RESUMEN
La sociedad dominicana actual tiene un millón de jóvenes, que tan sólo tienen oxígeno y sangre en su cuerpo. Nada más que eso. Adolecen de un conjunto de cualidades psíquicas y sociales que les permitan desarrollar una vida plena, en perspectiva y en realidad.
Esos jóvenes viven y conviven con todos nosotros. Son, en muchos de los casos, nuestros amigos, vecinos y hasta prestadores de servicios de mecánica, parqueadores, repartidores, seguridad de locales comerciales, mototaxi…en fin, jóvenes que viven sobreviviendo.
Carentes de toda capacidad de análisis, existen con la esperanza de ser grandes hombres y mujeres, con una vida próspera en términos económicos y, estable en el aspecto familiar. Deliran con ser madres entregadas y padres protectores, sin nada que les falte a ellos o a sus congéneres.
Carentes de todo nivel formativo y de raciocinio, fantasean mucho y hacen poco. Es así como son empujados a las calles producto de la misma presión social que los lleva a cometer todo tipo de infracciones: robos a mano armada, sicariato, sustracción de vehículos, clonación de tarjetas, tráfico de estupefacientes, prostitución y un largo etcétera.
Ese millón de jóvenes, protagonizan los más deprimentes espectáculos sociales, con su retahíla delictuosa que, a diario engalanan las principales portadas de la prensa nacional. Son el resultado de los amplios programas sociales, que desde el 1996 han desarrollado los sucesivos gobiernos de Leonel Fernández, Hipólito Mejía y Danilo Medina. Son el producto de los programas educativos inclusivos y de formación técnica, de los incontables ministros de educación, asistencia social y formación técnico-profesional.
Se han convertido en bombas de tiempo que ponen en peligro la seguridad de todos y que hacen de los hogares, cárceles particulares, donde los barrotes, las cámaras, los perros y las alarmas resultan insuficientes para llevar tranquilidad física y psíquica.

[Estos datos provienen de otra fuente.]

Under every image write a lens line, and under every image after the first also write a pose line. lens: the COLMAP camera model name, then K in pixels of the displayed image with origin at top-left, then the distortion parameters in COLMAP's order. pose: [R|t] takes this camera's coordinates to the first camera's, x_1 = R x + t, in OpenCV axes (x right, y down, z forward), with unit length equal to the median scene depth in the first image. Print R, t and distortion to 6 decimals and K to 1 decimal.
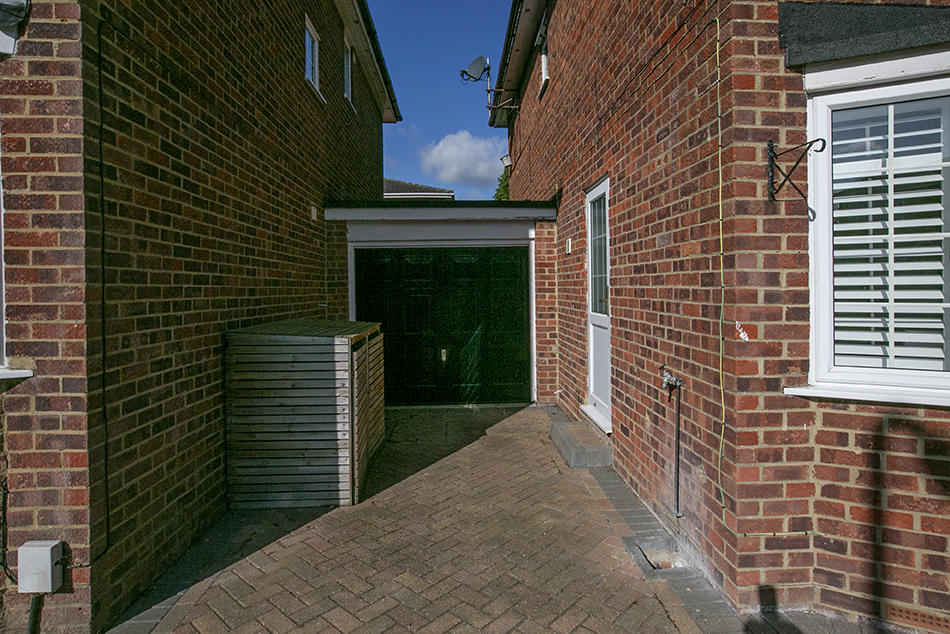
lens RADIAL K [[728.1, 0, 475.0], [0, 728.1, 317.0], [0, 0, 1]] dist [-0.060132, 0.003009]
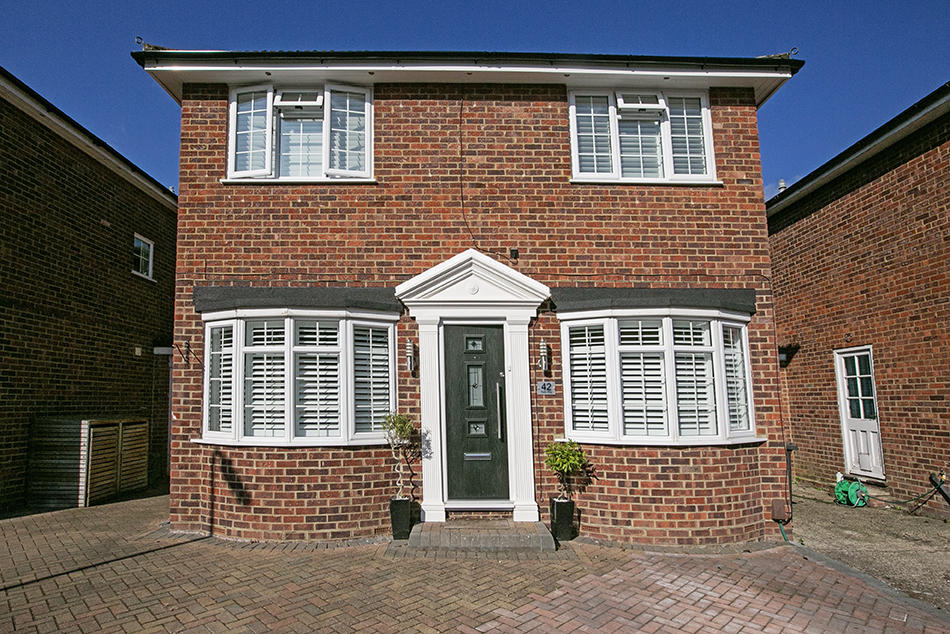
lens RADIAL K [[728.1, 0, 475.0], [0, 728.1, 317.0], [0, 0, 1]] dist [-0.060132, 0.003009]
pose [[0.998798, 0.004050, -0.048856, 1.520861], [-0.011369, 0.988549, -0.150470, 0.044927], [0.047687, 0.150844, 0.987407, -1.453656]]
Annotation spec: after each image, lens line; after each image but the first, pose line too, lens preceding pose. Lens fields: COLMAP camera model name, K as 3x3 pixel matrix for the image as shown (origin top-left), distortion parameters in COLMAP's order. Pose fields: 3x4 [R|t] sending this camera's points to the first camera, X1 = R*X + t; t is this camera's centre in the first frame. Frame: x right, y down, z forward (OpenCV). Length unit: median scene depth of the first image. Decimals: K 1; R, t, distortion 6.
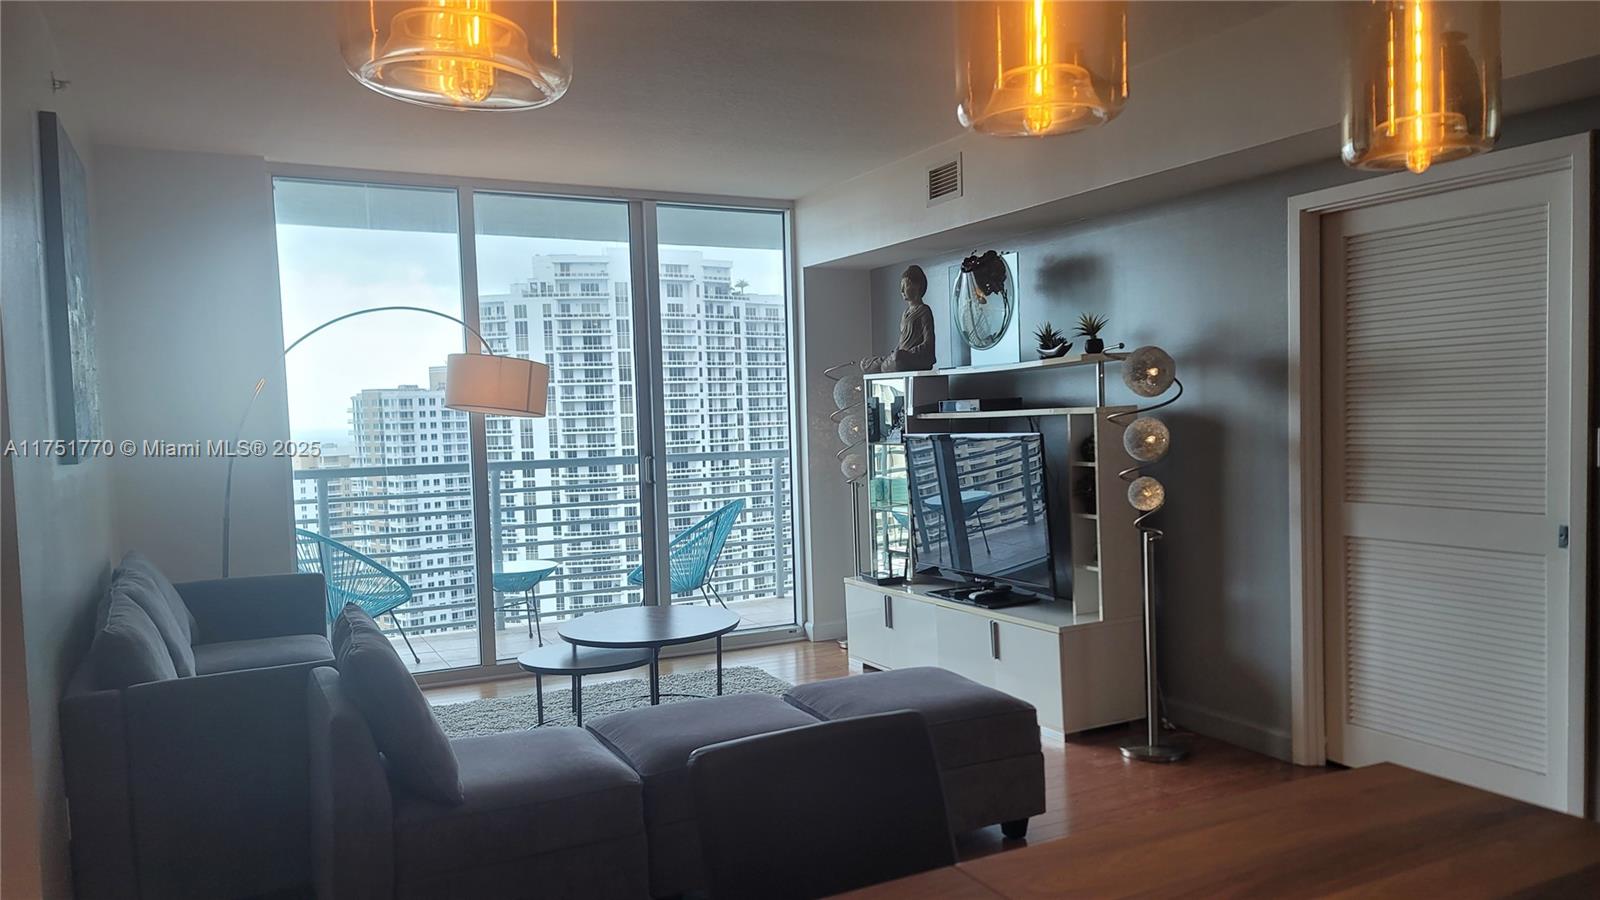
lens RADIAL K [[1160.5, 0, 818.0], [0, 1160.5, 474.7], [0, 0, 1]] dist [0.101173, -0.114244]
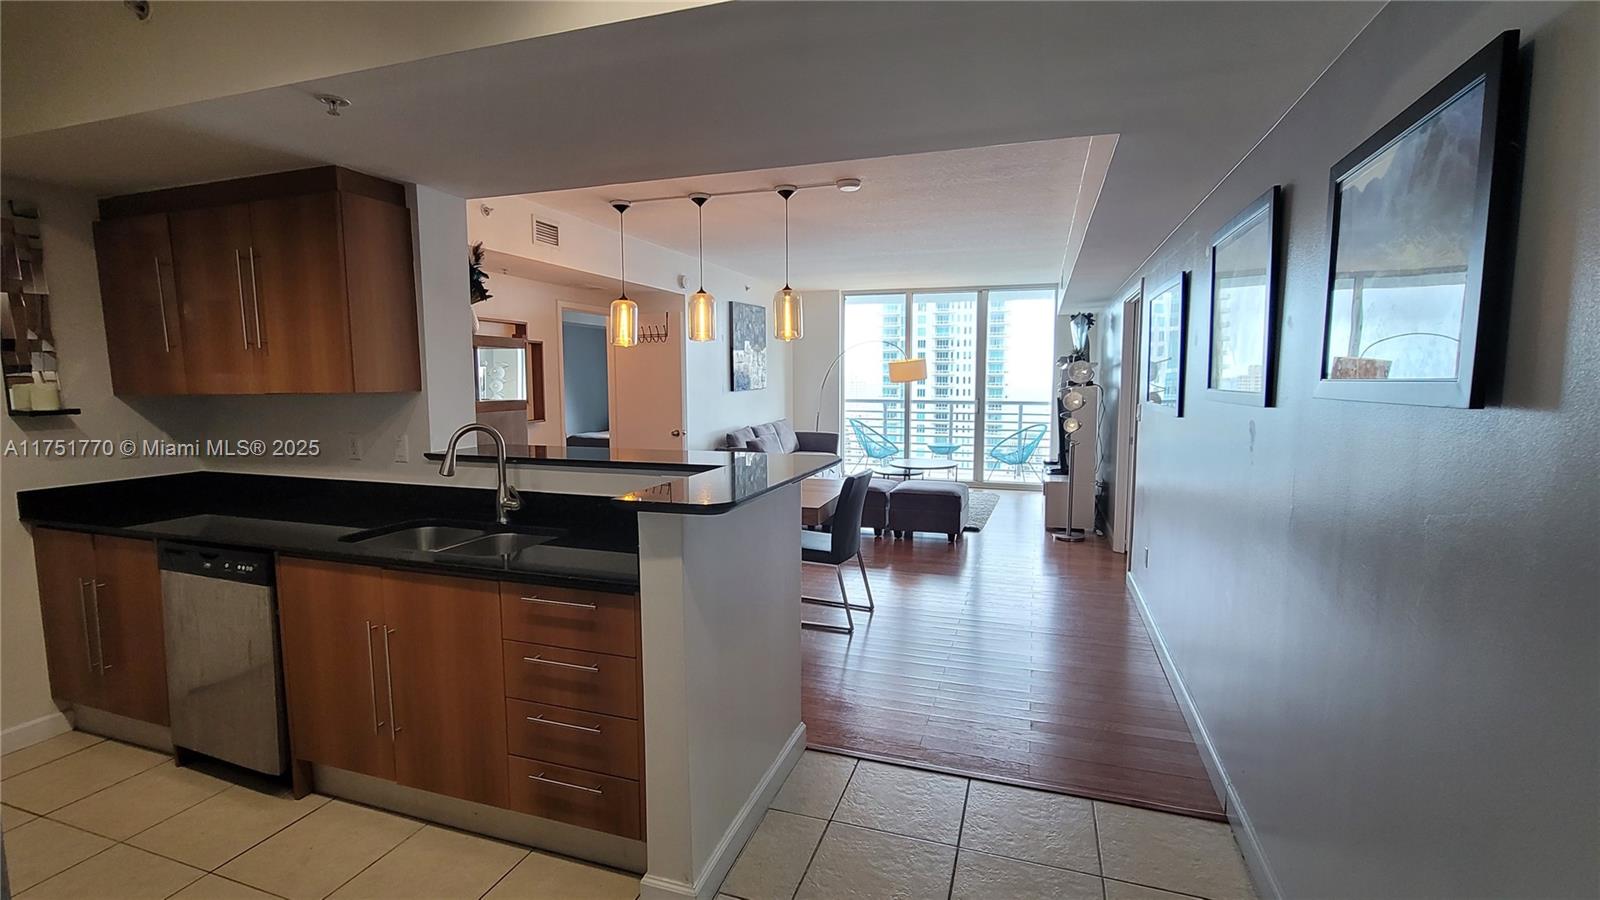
lens RADIAL K [[701.0, 0, 800.0], [0, 701.0, 450.0], [0, 0, 1]] dist [0.001162, 0.000978]
pose [[0.697229, 0.102915, -0.709423, 0.663708], [-0.062947, 0.994608, 0.082421, -0.011573], [0.714080, -0.012810, 0.699947, -0.250314]]
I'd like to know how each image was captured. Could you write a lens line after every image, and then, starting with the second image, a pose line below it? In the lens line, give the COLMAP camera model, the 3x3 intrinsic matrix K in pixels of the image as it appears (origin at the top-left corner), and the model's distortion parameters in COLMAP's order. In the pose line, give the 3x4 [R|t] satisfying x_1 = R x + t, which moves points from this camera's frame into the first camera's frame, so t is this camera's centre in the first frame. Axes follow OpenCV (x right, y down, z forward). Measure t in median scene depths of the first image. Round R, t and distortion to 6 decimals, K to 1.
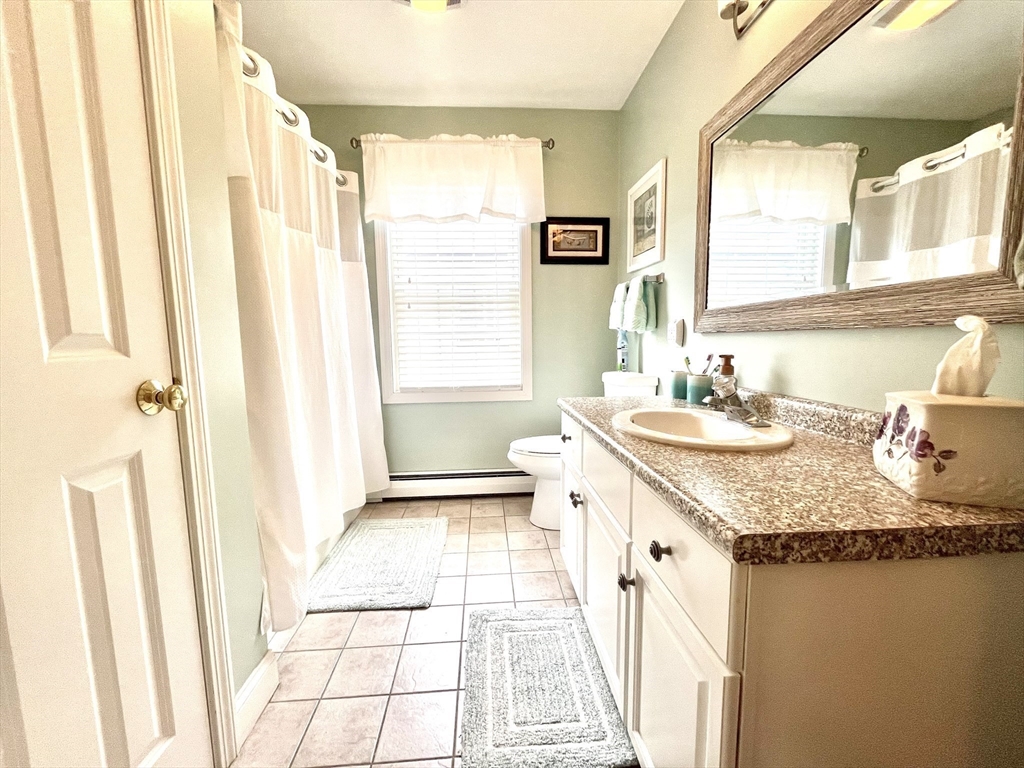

Decía Dostoievski que ¨sufrir vejaciones y ver arrebatada la dignidad pueden ser la antesala para el surgimiento de ignominias y ruindades. Una sociedad que humilla multiplica las maldades entre los humillados¨ y aquí, tenemos que preguntarnos qué tan culpables son nuestros gobernantes de las maldades que exhiben estos jóvenes excluidos sociales, como consecuencia de sus desmedidas actividades corruptivas que les negaron educación y la posibilidad de ser grandes hombres y mujeres de bien.
¨La maldad es un secreto inconfesable. Una Memorias del subsuelo que a pocos amigos confesamos. Que nos atormentan en la clandestinidad¨, decía Dostoievski. Estos males sociales que hoy nos ponen en peligro, es el resultado de esa maldad inconfesa de quienes tuvieron la oportunidad de hacer y no no hicieron y, hoy se exhiben como incorruptos y mayestáticos.
Esta maldad colectiva que vive la sociedad dominicana se exhibe en todos los extractos sociales y económicos. No la podemos ocultar en el subsuelo de nuestros secretos, porque todos sabemos las intenciones de cada uno. Solo nos queda fingir, vivir de la apariencia de una decencia que brilla por su ausencia. Estamos a tiempo de enfrentar estos males, a menos que ustedes crean que quede un lugar donde esconder la maldad.